Electronics source listings

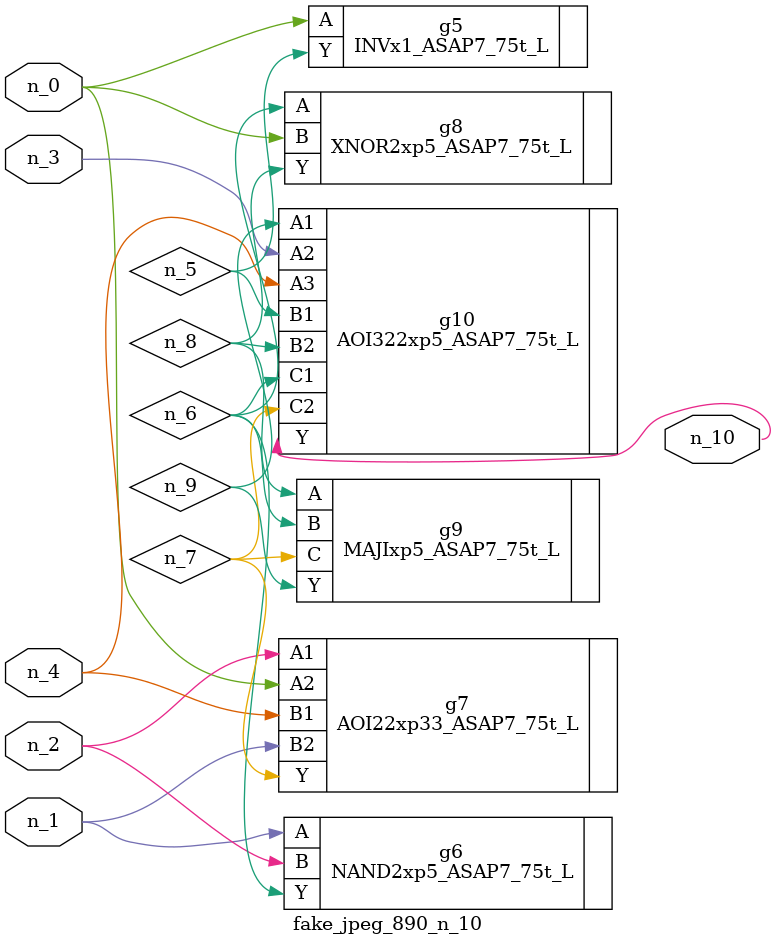
<source format=v>
module fake_jpeg_890_n_10 (n_3, n_2, n_1, n_0, n_4, n_10);

input n_3;
input n_2;
input n_1;
input n_0;
input n_4;

output n_10;

wire n_8;
wire n_9;
wire n_6;
wire n_5;
wire n_7;

INVx1_ASAP7_75t_L g5 ( 
.A(n_0),
.Y(n_5)
);

NAND2xp5_ASAP7_75t_L g6 ( 
.A(n_1),
.B(n_2),
.Y(n_6)
);

AOI22xp33_ASAP7_75t_L g7 ( 
.A1(n_2),
.A2(n_0),
.B1(n_4),
.B2(n_1),
.Y(n_7)
);

XNOR2xp5_ASAP7_75t_L g8 ( 
.A(n_6),
.B(n_0),
.Y(n_8)
);

MAJIxp5_ASAP7_75t_L g9 ( 
.A(n_8),
.B(n_6),
.C(n_7),
.Y(n_9)
);

AOI322xp5_ASAP7_75t_L g10 ( 
.A1(n_9),
.A2(n_3),
.A3(n_4),
.B1(n_5),
.B2(n_8),
.C1(n_6),
.C2(n_7),
.Y(n_10)
);


endmodule
</source>
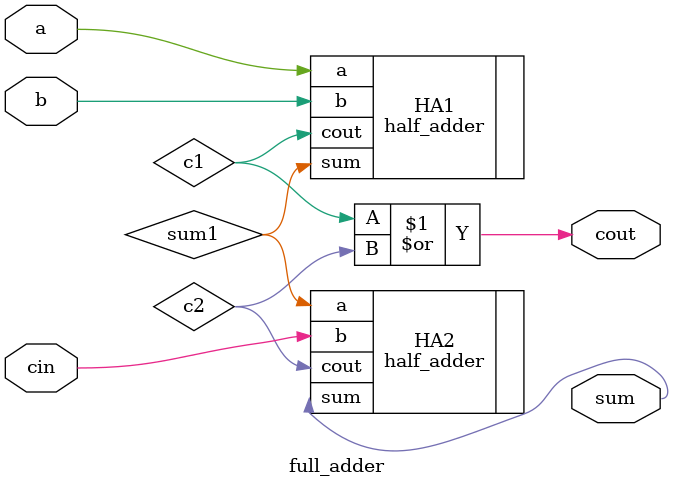
<source format=v>
`timescale 1ns / 1ps

module full_adder(
    input a,
    input b,
    input cin,
    output sum,
    output cout
);
    wire sum1, c1, c2;

    // Instantiate two half adders
    half_adder HA1 (.a(a), .b(b), .sum(sum1), .cout(c1));
    half_adder HA2 (.a(sum1), .b(cin), .sum(sum), .cout(c2));

    // OR gate to produce the final carry out
    assign cout = c1 | c2;
endmodule

</source>
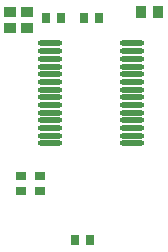
<source format=gtp>
G04 Layer_Color=7318015*
%FSLAX25Y25*%
%MOIN*%
G70*
G01*
G75*
%ADD11O,0.08268X0.01772*%
%ADD12R,0.03150X0.03740*%
%ADD13R,0.03740X0.04134*%
%ADD14R,0.04134X0.03543*%
%ADD15R,0.03740X0.03150*%
D11*
X162583Y285866D02*
D03*
Y288425D02*
D03*
Y290984D02*
D03*
Y293543D02*
D03*
Y296102D02*
D03*
Y298661D02*
D03*
Y301220D02*
D03*
Y303780D02*
D03*
Y306339D02*
D03*
Y308898D02*
D03*
Y311457D02*
D03*
Y314016D02*
D03*
Y316575D02*
D03*
Y319134D02*
D03*
X135417Y285866D02*
D03*
Y288425D02*
D03*
Y290984D02*
D03*
Y293543D02*
D03*
Y296102D02*
D03*
Y298661D02*
D03*
Y301220D02*
D03*
Y303780D02*
D03*
Y306339D02*
D03*
Y308898D02*
D03*
Y311457D02*
D03*
Y314016D02*
D03*
Y316575D02*
D03*
Y319134D02*
D03*
D12*
X133941Y327500D02*
D03*
X139059D02*
D03*
X146441D02*
D03*
X151559D02*
D03*
X143441Y253500D02*
D03*
X148559D02*
D03*
D13*
X165646Y329500D02*
D03*
X171354D02*
D03*
D14*
X127500Y324342D02*
D03*
Y329658D02*
D03*
X122000Y324342D02*
D03*
Y329658D02*
D03*
D15*
X132000Y274959D02*
D03*
Y269841D02*
D03*
X125500Y274959D02*
D03*
Y269841D02*
D03*
M02*

</source>
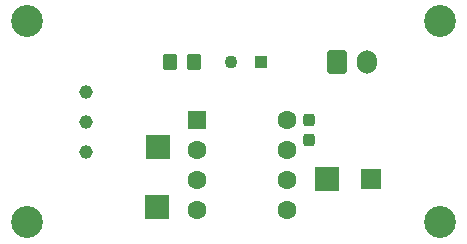
<source format=gbr>
%TF.GenerationSoftware,KiCad,Pcbnew,9.0.6*%
%TF.CreationDate,2026-01-19T07:30:14+01:00*%
%TF.ProjectId,Lumiere,4c756d69-6572-4652-9e6b-696361645f70,rev?*%
%TF.SameCoordinates,Original*%
%TF.FileFunction,Soldermask,Top*%
%TF.FilePolarity,Negative*%
%FSLAX46Y46*%
G04 Gerber Fmt 4.6, Leading zero omitted, Abs format (unit mm)*
G04 Created by KiCad (PCBNEW 9.0.6) date 2026-01-19 07:30:14*
%MOMM*%
%LPD*%
G01*
G04 APERTURE LIST*
G04 Aperture macros list*
%AMRoundRect*
0 Rectangle with rounded corners*
0 $1 Rounding radius*
0 $2 $3 $4 $5 $6 $7 $8 $9 X,Y pos of 4 corners*
0 Add a 4 corners polygon primitive as box body*
4,1,4,$2,$3,$4,$5,$6,$7,$8,$9,$2,$3,0*
0 Add four circle primitives for the rounded corners*
1,1,$1+$1,$2,$3*
1,1,$1+$1,$4,$5*
1,1,$1+$1,$6,$7*
1,1,$1+$1,$8,$9*
0 Add four rect primitives between the rounded corners*
20,1,$1+$1,$2,$3,$4,$5,0*
20,1,$1+$1,$4,$5,$6,$7,0*
20,1,$1+$1,$6,$7,$8,$9,0*
20,1,$1+$1,$8,$9,$2,$3,0*%
G04 Aperture macros list end*
%ADD10C,2.700000*%
%ADD11RoundRect,0.237500X0.237500X-0.300000X0.237500X0.300000X-0.237500X0.300000X-0.237500X-0.300000X0*%
%ADD12RoundRect,0.250000X0.350000X0.450000X-0.350000X0.450000X-0.350000X-0.450000X0.350000X-0.450000X0*%
%ADD13RoundRect,0.250000X-0.550000X-0.550000X0.550000X-0.550000X0.550000X0.550000X-0.550000X0.550000X0*%
%ADD14C,1.600000*%
%ADD15R,2.000000X2.000000*%
%ADD16R,1.700000X1.700000*%
%ADD17R,1.100000X1.100000*%
%ADD18C,1.100000*%
%ADD19RoundRect,0.250000X-0.600000X-0.750000X0.600000X-0.750000X0.600000X0.750000X-0.600000X0.750000X0*%
%ADD20O,1.700000X2.000000*%
%ADD21C,1.150000*%
G04 APERTURE END LIST*
D10*
%TO.C,H5*%
X16030000Y-33090000D03*
%TD*%
D11*
%TO.C,C4*%
X39930000Y-26152500D03*
X39930000Y-24427500D03*
%TD*%
D12*
%TO.C,R2*%
X30130000Y-19490000D03*
X28130000Y-19490000D03*
%TD*%
D13*
%TO.C,U2*%
X30415000Y-24435000D03*
D14*
X30415000Y-26975000D03*
X30415000Y-29515000D03*
X30415000Y-32055000D03*
X38035000Y-32055000D03*
X38035000Y-29515000D03*
X38035000Y-26975000D03*
X38035000Y-24435000D03*
%TD*%
D15*
%TO.C,TP2*%
X41430000Y-29390000D03*
%TD*%
D16*
%TO.C,J4*%
X45130000Y-29390000D03*
%TD*%
D17*
%TO.C,R1*%
X35800000Y-19490000D03*
D18*
X33260000Y-19490000D03*
%TD*%
D19*
%TO.C,J8*%
X42280000Y-19565000D03*
D20*
X44780000Y-19565000D03*
%TD*%
D10*
%TO.C,H6*%
X16030000Y-16090000D03*
%TD*%
%TO.C,H2*%
X51030000Y-33090000D03*
%TD*%
%TO.C,H1*%
X51030000Y-16090000D03*
%TD*%
D15*
%TO.C,TP11*%
X27130000Y-26690000D03*
%TD*%
%TO.C,TP1*%
X27030000Y-31790000D03*
%TD*%
D21*
%TO.C,RVAR1*%
X21035000Y-27130000D03*
X21035000Y-24590000D03*
X21035000Y-22050000D03*
%TD*%
M02*

</source>
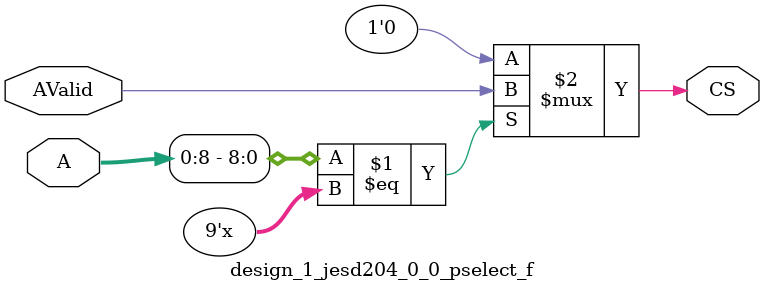
<source format=v>
`timescale 1 ps/1 ps

module design_1_jesd204_0_0_pselect_f ( A, AValid, CS) ;

parameter C_AB  = 9;
parameter C_AW  = 32;
parameter [0:C_AW - 1] C_BAR =  'bz;
parameter C_FAMILY  = "nofamily";
input[0:C_AW-1] A; 
input AValid; 
output CS; 
wire CS;
parameter [0:C_AB-1]BAR = C_BAR[0:C_AB-1];

//----------------------------------------------------------------------------
// Build a behavioral decoder
//----------------------------------------------------------------------------
generate
if (C_AB > 0) begin : XST_WA
assign CS = (A[0:C_AB - 1] == BAR[0:C_AB - 1]) ? AValid : 1'b0 ;
end
endgenerate

generate
if (C_AB == 0) begin : PASS_ON_GEN
assign CS = AValid ;
end
endgenerate
endmodule

</source>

### WHAT THIS TASK INVOLVES
Please filter the entries above down to the lines holding "begin" and copy them.

### SOLUTION TO THIS EXERCISE
if (C_AB > 0) begin : XST_WA
if (C_AB == 0) begin : PASS_ON_GEN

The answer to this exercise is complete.